COMPLETE THE FOLLOWING
**a.** Decide whether each statement agrees with the dictionary entry for "fringe," answering yes or no and quoting the words of the entry that settle it. (i) The entry gives a sense in which "fringe" is a verb. (ii) The entry says the band produced by the interference of light is also called a diffraction fringe. (iii) In the line above the entry's header, shares rose 1.8% to 368p.
**b.** Continue the dictionary entry for "fringe" after its last example sentence by writing the next few numbered examples in the same form.

PAGE EXTRACT

---------------

  • (20) However, the City focused on the improvement in the fortunes of its Irish business, Ulster bank, and its new mini bad bank which led to a 1.8% rise in the shares to 368p.

Fringe


Definition:

  • (v. t.) To adorn the edge of with a fringe or as with a fringe.
  • (n.) The peristome or fringelike appendage of the capsules of most mosses. See Peristome.
  • (n.) An ornamental appendage to the border of a piece of stuff, originally consisting of the ends of the warp, projecting beyond the woven fabric; but more commonly made separate and sewed on, consisting sometimes of projecting ends, twisted or plaited together, and sometimes of loose threads of wool, silk, or linen, or narrow strips of leather, or the like.
  • (n.) Something resembling in any respect a fringe; a line of objects along a border or edge; a border; an edging; a margin; a confine.
  • (n.) One of a number of light or dark bands, produced by the interference of light; a diffraction band; -- called also interference fringe.

Example Sentences:

  • (1) Fringe 2009 also welcomes back Aussie standup Jim Jeffries , whose jokes include: "Women to me are like public toilets.
  • (2) The fringe of the seizure ("borderland of epilepsy") is briefly delineated.
  • (3) This means the work of the giant but highly disciplined RSS, as well as smaller fringe groups such as the Bajrang Dal, can be critical.
  • (4) We show that over a limited range of high spatial frequencies this noise takes on a striated appearance, with the striations running perpendicular to the true fringe orientation.
  • (5) One or two young fringe players may go out on loan but that will almost certainly be that.
  • (6) A rowdy fringe took to raiding liquor stores, spraying graffiti and flaunting marijuana.
  • (7) They live in the shadows, on the fringes of Australian society.
  • (8) This kind of audience investment is one of the reasons why James Baker's 30 Days to Space , at the Edinburgh 2010 forest fringe, proved so fascinating.
  • (9) A further parametric investigation of the conductivity effect revealed that conductivity boundaries may significantly modify the MEF due to neuronal currents located within 1 mm of a conductivity boundary, as would be the case for active neurons near an edema, an anoxic fringe such as might occur during stroke, or a ventricle in the human head.

---------------

DATASET RECORDS
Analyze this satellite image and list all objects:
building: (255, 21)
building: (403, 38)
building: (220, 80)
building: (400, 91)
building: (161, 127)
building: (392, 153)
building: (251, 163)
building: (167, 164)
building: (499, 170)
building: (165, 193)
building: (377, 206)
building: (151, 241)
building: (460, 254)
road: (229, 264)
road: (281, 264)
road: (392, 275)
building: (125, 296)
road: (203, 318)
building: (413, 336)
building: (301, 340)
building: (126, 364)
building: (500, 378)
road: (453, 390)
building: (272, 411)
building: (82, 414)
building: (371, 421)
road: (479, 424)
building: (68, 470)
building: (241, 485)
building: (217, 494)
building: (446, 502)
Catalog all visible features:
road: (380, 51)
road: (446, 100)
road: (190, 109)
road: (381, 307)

---------------

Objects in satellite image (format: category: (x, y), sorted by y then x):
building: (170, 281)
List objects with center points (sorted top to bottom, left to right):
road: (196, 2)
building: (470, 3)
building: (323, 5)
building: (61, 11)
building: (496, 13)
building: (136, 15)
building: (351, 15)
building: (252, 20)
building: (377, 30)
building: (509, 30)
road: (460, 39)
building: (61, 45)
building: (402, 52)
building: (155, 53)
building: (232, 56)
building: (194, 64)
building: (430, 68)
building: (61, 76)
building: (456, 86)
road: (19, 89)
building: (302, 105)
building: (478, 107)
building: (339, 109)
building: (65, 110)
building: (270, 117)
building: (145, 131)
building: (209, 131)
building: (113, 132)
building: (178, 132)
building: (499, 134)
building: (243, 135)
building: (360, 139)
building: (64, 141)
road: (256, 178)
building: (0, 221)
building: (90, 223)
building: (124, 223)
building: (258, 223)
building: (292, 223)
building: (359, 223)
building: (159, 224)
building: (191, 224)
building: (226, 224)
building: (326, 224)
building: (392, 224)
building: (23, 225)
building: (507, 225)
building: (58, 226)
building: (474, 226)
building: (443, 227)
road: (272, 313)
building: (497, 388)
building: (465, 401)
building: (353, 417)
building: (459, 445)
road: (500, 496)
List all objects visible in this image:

---------------

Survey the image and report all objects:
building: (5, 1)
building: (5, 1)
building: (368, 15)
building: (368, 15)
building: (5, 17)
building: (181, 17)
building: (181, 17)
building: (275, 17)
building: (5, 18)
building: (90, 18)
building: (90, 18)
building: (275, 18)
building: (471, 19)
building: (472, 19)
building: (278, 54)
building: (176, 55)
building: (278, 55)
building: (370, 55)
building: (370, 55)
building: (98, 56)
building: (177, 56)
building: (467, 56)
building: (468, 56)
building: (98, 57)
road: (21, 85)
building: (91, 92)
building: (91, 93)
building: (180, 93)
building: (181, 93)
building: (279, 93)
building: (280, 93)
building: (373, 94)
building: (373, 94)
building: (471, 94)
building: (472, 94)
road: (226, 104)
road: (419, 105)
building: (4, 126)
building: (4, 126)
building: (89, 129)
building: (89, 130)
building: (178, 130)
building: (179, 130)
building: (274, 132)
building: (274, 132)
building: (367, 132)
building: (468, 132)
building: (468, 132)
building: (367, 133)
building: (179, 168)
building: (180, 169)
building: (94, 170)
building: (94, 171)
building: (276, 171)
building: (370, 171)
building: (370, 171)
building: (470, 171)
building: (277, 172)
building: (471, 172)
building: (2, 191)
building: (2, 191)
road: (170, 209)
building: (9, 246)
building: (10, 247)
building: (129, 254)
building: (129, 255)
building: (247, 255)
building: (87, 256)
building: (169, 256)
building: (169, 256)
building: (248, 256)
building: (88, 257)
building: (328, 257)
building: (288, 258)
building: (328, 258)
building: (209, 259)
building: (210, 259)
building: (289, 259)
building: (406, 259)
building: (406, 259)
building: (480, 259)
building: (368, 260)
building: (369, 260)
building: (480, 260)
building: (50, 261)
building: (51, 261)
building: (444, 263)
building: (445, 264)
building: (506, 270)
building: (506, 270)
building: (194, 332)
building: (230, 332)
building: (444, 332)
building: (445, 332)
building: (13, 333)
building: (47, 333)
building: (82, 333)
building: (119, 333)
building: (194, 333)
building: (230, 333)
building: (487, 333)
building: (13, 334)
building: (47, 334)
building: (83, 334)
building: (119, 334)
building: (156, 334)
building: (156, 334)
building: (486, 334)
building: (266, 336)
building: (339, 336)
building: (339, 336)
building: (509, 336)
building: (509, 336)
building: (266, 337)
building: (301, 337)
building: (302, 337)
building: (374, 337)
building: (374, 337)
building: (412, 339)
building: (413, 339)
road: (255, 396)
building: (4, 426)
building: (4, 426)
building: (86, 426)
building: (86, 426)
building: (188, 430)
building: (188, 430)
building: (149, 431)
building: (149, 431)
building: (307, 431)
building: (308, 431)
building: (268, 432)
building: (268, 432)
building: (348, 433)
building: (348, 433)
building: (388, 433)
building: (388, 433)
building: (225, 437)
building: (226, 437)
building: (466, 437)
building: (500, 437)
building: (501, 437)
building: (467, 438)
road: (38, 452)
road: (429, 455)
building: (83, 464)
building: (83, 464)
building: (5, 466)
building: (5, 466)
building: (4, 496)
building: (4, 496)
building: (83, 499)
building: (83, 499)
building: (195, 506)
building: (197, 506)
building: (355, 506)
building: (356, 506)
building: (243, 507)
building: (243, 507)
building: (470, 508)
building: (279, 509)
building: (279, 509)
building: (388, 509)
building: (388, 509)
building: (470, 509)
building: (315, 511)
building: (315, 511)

---------------

RESPONSES TO THE TASKS
**a.**
(i) Yes: "(v. t.) To adorn the edge of with a fringe or as with a fringe."
(ii) No: "a diffraction band; -- called also interference fringe."
(iii) Yes: "led to a 1.8% rise in the shares to 368p."

**b.**
  • (10) When the highly crystalline core contents are suitably oriented to transmit their Bragg reflections through the objective aperture, regular fringes separated by 2-9.5 A have been visualized.
  • (11) But when they show up in Manchester at lunchtime on Tuesday to take part in a Conservative conference fringe meeting entitled Challenges for the EU in 2010, they may find themselves under the kind of scrutiny they rarely face at home.
  • (12) "They're just asymmetric – one goes up more than the other," and she pulls back her fringe to show me.
  • (13) Then again, any show attracting reviews as bad as Celtic have had in the last week would be lucky to survive any longer at the Festival and this performance has left them on the fringes of European football.
  • (14) Textures observed include spherulites with Maltese crosses, striated and highly colored ribbons, whorls of periodic interference fringes, and colored flakes.
  • (15) The retinal visual acuity of 198 cataractous eyes was tested with interference-fringes and compared with the post-operative visual acuity.
  • (16) "We have done it very cheaply anyway and are not performing for long, but I do know people who have been put off by the intensely commercial atmosphere of the fringe."
  • (17) Regardless of fringe rucks, these protests are more likely to lay the ground for wider public and industrial campaigns than frighten them off.
  • (18) I had more fun with Matt Winning , delivering a silly set on the Free Fringe imagining himself the son of Robert Mugabe.
  • (19) The two games on this trip will not have helped a great deal, other than made it harder for some fringe players to force their way into contention.
  • (20) In the context of a deficit recovered against a team on the fringe of the Champions League places, and grasping for positives, it did at least offer flashes of the character the home support deemed to have been so absent of late.